What does one do if their loved one is suddenly and cruelly snatched away?

This Valentine’s Day in India was a horrible day for the CRPF jawans killed in their trucks by a suicide bomber.

BENGALURU: This Valentine’s Day in India was a horrible day for the CRPF jawans killed in their trucks by a suicide bomber. As the jawans trundled down those mountainous paths in the rickety old buses, crowding against each other, one wonders if there had been Valentine’s Day plans for all those young people and their loved ones back at their homes. Did some have internet video calls with their sweethearts earlier that day, or were planning to talk later in the day? Did others long to have a sweetheart or were just starting? 

Loving someone is also
learning to live with the fear
of loss

They certainly wouldn’t have anticipated that a 22-year-old would ram an explosive-laden car into their convoy, killing all of them.
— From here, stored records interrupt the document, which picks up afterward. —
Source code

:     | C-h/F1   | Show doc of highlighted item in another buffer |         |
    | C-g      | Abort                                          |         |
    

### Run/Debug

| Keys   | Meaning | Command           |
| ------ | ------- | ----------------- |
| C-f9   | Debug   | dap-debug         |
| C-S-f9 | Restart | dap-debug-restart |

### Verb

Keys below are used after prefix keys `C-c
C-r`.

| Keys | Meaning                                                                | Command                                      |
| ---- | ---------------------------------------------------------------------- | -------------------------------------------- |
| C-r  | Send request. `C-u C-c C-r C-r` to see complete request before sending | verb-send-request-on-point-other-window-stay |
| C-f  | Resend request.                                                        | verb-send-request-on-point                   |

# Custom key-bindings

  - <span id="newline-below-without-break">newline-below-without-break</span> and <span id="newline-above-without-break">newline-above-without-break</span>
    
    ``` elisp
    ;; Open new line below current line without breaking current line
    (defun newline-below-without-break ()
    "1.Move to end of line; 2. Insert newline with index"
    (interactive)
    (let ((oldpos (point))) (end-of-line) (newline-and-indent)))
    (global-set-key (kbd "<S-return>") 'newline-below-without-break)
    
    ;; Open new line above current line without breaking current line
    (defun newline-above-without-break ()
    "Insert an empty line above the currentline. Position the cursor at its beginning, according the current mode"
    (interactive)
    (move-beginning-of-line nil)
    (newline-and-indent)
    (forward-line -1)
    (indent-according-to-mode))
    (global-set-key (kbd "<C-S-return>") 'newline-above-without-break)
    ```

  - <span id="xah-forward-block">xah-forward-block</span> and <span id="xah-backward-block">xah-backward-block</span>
Whether it be through such horribly violent terrorist attacks, or like earlier in the month by the crash of a test flight of an upgraded Mirage flight that killed squadron leaders Samir Abrol and Siddhartha Negi in HAL, Bangalore, and hundreds more over the years, both in times of war and in times of relative peace, love can and does come to an abrupt end for so many of our people in the armed forces. Just in the last five years, we have seen many pilots lose their lives to aircraft crashes, ambushed CRPF jawans massacred in the heartland, terrorist attacks in multiple pockets on our borders, even one of our air bases. 

What does one do if their loved one is so suddenly, violently and cruelly snatched away? For those losing a loved one in the armed forces, seeing their loved one come back draped in the national flag and knowing the violent end they met, how does one even begin to deal with it?
Loss is hard enough, and harder still when one is left loving someone who has so suddenly disappeared, and so violently at that. Loving someone is also learning to live with the fear of loss, especially in lines of service that are so exposed to mortality. 
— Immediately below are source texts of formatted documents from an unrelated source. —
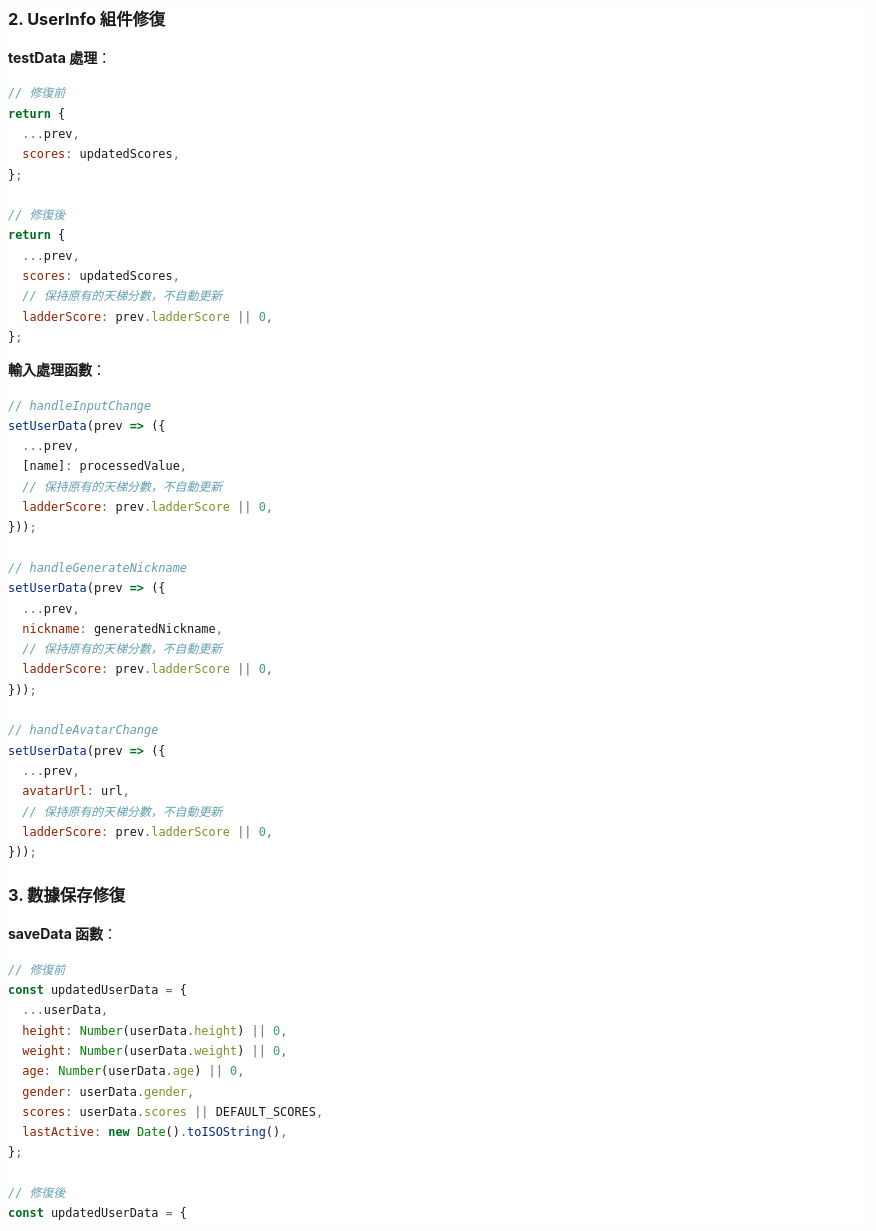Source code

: 
### 2. **UserInfo 組件修復**

**testData 處理**：

```javascript
// 修復前
return {
  ...prev,
  scores: updatedScores,
};

// 修復後
return {
  ...prev,
  scores: updatedScores,
  // 保持原有的天梯分數，不自動更新
  ladderScore: prev.ladderScore || 0,
};
```

**輸入處理函數**：

```javascript
// handleInputChange
setUserData(prev => ({
  ...prev,
  [name]: processedValue,
  // 保持原有的天梯分數，不自動更新
  ladderScore: prev.ladderScore || 0,
}));

// handleGenerateNickname
setUserData(prev => ({
  ...prev,
  nickname: generatedNickname,
  // 保持原有的天梯分數，不自動更新
  ladderScore: prev.ladderScore || 0,
}));

// handleAvatarChange
setUserData(prev => ({
  ...prev,
  avatarUrl: url,
  // 保持原有的天梯分數，不自動更新
  ladderScore: prev.ladderScore || 0,
}));
```

### 3. **數據保存修復**

**saveData 函數**：

```javascript
// 修復前
const updatedUserData = {
  ...userData,
  height: Number(userData.height) || 0,
  weight: Number(userData.weight) || 0,
  age: Number(userData.age) || 0,
  gender: userData.gender,
  scores: userData.scores || DEFAULT_SCORES,
  lastActive: new Date().toISOString(),
};

// 修復後
const updatedUserData = {
```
On this Valentine’s Day, the preciousness of this love, the awareness of its fragility and the pervasiveness of the fear of losing it gets driven home to not just those immediately connected with the jawans who lost their lives, but also for everyone else. We all take that hit for a second, and feel the pain of losing someone we love. We empathise with their families and loved ones, because we all share that fear of losing someone we love. We know how dreadful it is to even imagine such loss, and how we go through our loved lives imagining ourselves far from such tragedy and yet it strikes so close to home, and so often. 

The beauty of such love is not so much in its eternal life, as much as it is in loving anyway despite the fear of loss, despite its fragility. We love even more knowing that it is precious and maybe we will ask more from those we can hold responsible to keep this love safe for Valentine’s Day and all the other days.